STATED PROBLEM = Your task is to give the data again, exactly, with every line intact.

[Collected data]
-*-*-

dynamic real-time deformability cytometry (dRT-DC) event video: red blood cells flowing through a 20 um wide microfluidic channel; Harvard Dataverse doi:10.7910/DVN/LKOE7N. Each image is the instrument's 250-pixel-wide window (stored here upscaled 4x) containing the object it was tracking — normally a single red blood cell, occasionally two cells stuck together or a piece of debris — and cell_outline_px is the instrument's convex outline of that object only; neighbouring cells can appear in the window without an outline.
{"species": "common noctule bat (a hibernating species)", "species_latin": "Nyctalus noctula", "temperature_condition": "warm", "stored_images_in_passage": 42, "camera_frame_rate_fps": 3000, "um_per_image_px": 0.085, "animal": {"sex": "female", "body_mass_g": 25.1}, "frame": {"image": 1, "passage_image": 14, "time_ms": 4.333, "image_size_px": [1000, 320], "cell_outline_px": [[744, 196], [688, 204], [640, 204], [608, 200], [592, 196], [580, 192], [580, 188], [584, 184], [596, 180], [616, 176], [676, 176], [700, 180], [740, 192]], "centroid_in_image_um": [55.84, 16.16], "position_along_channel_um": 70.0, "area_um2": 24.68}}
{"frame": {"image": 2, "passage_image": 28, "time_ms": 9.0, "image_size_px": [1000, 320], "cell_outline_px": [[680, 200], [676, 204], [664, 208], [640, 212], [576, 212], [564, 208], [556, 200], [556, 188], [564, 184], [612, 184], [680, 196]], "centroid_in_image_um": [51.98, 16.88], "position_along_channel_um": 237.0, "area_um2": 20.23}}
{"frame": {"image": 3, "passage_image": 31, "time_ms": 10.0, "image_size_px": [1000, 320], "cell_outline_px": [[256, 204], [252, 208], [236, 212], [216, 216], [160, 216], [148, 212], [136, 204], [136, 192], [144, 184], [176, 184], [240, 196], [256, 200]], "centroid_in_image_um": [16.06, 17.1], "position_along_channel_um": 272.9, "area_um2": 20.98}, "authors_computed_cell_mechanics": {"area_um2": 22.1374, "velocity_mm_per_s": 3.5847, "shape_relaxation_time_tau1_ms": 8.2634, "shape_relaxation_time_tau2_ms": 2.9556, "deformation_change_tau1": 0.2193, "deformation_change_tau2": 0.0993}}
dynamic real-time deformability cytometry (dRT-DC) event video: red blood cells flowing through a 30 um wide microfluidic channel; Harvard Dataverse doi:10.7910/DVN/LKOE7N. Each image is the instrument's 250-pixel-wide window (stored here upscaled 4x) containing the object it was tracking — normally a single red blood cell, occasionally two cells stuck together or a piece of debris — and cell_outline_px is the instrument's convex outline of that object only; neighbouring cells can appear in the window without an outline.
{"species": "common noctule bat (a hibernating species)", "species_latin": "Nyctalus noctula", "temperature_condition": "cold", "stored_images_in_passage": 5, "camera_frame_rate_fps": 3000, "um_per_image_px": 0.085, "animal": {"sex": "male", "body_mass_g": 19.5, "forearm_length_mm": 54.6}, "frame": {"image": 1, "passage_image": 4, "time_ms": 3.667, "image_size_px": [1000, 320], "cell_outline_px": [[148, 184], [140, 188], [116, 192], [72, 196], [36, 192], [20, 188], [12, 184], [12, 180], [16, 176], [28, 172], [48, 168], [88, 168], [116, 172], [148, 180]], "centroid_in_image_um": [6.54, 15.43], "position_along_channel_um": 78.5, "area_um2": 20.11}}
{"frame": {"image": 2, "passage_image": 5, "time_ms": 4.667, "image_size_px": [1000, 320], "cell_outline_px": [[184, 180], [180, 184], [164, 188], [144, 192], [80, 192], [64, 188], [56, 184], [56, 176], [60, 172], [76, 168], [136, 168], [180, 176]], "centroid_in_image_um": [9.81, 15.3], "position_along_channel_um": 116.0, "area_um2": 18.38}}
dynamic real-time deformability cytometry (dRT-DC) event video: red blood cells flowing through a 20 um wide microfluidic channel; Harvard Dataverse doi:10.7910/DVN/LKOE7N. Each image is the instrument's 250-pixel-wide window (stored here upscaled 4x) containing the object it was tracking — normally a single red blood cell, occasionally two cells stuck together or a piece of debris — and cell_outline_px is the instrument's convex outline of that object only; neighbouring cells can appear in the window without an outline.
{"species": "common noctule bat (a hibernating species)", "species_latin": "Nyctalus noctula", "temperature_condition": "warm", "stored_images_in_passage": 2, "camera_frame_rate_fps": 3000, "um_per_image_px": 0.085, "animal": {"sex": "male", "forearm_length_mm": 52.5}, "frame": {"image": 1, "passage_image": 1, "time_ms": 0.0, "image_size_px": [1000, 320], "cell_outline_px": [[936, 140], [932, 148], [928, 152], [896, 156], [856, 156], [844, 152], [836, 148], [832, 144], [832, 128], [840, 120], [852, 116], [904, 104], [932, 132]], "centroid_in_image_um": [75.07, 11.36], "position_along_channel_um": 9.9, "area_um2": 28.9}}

-*-*-

EXERCISE RESPONSE =
dynamic real-time deformability cytometry (dRT-DC) event video: red blood cells flowing through a 20 um wide microfluidic channel; Harvard Dataverse doi:10.7910/DVN/LKOE7N. Each image is the instrument's 250-pixel-wide window (stored here upscaled 4x) containing the object it was tracking — normally a single red blood cell, occasionally two cells stuck together or a piece of debris — and cell_outline_px is the instrument's convex outline of that object only; neighbouring cells can appear in the window without an outline.
{"species": "common noctule bat (a hibernating species)", "species_latin": "Nyctalus noctula", "temperature_condition": "warm", "stored_images_in_passage": 42, "camera_frame_rate_fps": 3000, "um_per_image_px": 0.085, "animal": {"sex": "female", "body_mass_g": 25.1}, "frame": {"image": 1, "passage_image": 14, "time_ms": 4.333, "image_size_px": [1000, 320], "cell_outline_px": [[744, 196], [688, 204], [640, 204], [608, 200], [592, 196], [580, 192], [580, 188], [584, 184], [596, 180], [616, 176], [676, 176], [700, 180], [740, 192]], "centroid_in_image_um": [55.84, 16.16], "position_along_channel_um": 70.0, "area_um2": 24.68}}
{"frame": {"image": 2, "passage_image": 28, "time_ms": 9.0, "image_size_px": [1000, 320], "cell_outline_px": [[680, 200], [676, 204], [664, 208], [640, 212], [576, 212], [564, 208], [556, 200], [556, 188], [564, 184], [612, 184], [680, 196]], "centroid_in_image_um": [51.98, 16.88], "position_along_channel_um": 237.0, "area_um2": 20.23}}
{"frame": {"image": 3, "passage_image": 31, "time_ms": 10.0, "image_size_px": [1000, 320], "cell_outline_px": [[256, 204], [252, 208], [236, 212], [216, 216], [160, 216], [148, 212], [136, 204], [136, 192], [144, 184], [176, 184], [240, 196], [256, 200]], "centroid_in_image_um": [16.06, 17.1], "position_along_channel_um": 272.9, "area_um2": 20.98}, "authors_computed_cell_mechanics": {"area_um2": 22.1374, "velocity_mm_per_s": 3.5847, "shape_relaxation_time_tau1_ms": 8.2634, "shape_relaxation_time_tau2_ms": 2.9556, "deformation_change_tau1": 0.2193, "deformation_change_tau2": 0.0993}}
dynamic real-time deformability cytometry (dRT-DC) event video: red blood cells flowing through a 30 um wide microfluidic channel; Harvard Dataverse doi:10.7910/DVN/LKOE7N. Each image is the instrument's 250-pixel-wide window (stored here upscaled 4x) containing the object it was tracking — normally a single red blood cell, occasionally two cells stuck together or a piece of debris — and cell_outline_px is the instrument's convex outline of that object only; neighbouring cells can appear in the window without an outline.
{"species": "common noctule bat (a hibernating species)", "species_latin": "Nyctalus noctula", "temperature_condition": "cold", "stored_images_in_passage": 5, "camera_frame_rate_fps": 3000, "um_per_image_px": 0.085, "animal": {"sex": "male", "body_mass_g": 19.5, "forearm_length_mm": 54.6}, "frame": {"image": 1, "passage_image": 4, "time_ms": 3.667, "image_size_px": [1000, 320], "cell_outline_px": [[148, 184], [140, 188], [116, 192], [72, 196], [36, 192], [20, 188], [12, 184], [12, 180], [16, 176], [28, 172], [48, 168], [88, 168], [116, 172], [148, 180]], "centroid_in_image_um": [6.54, 15.43], "position_along_channel_um": 78.5, "area_um2": 20.11}}
{"frame": {"image": 2, "passage_image": 5, "time_ms": 4.667, "image_size_px": [1000, 320], "cell_outline_px": [[184, 180], [180, 184], [164, 188], [144, 192], [80, 192], [64, 188], [56, 184], [56, 176], [60, 172], [76, 168], [136, 168], [180, 176]], "centroid_in_image_um": [9.81, 15.3], "position_along_channel_um": 116.0, "area_um2": 18.38}}
dynamic real-time deformability cytometry (dRT-DC) event video: red blood cells flowing through a 20 um wide microfluidic channel; Harvard Dataverse doi:10.7910/DVN/LKOE7N. Each image is the instrument's 250-pixel-wide window (stored here upscaled 4x) containing the object it was tracking — normally a single red blood cell, occasionally two cells stuck together or a piece of debris — and cell_outline_px is the instrument's convex outline of that object only; neighbouring cells can appear in the window without an outline.
{"species": "common noctule bat (a hibernating species)", "species_latin": "Nyctalus noctula", "temperature_condition": "warm", "stored_images_in_passage": 2, "camera_frame_rate_fps": 3000, "um_per_image_px": 0.085, "animal": {"sex": "male", "forearm_length_mm": 52.5}, "frame": {"image": 1, "passage_image": 1, "time_ms": 0.0, "image_size_px": [1000, 320], "cell_outline_px": [[936, 140], [932, 148], [928, 152], [896, 156], [856, 156], [844, 152], [836, 148], [832, 144], [832, 128], [840, 120], [852, 116], [904, 104], [932, 132]], "centroid_in_image_um": [75.07, 11.36], "position_along_channel_um": 9.9, "area_um2": 28.9}}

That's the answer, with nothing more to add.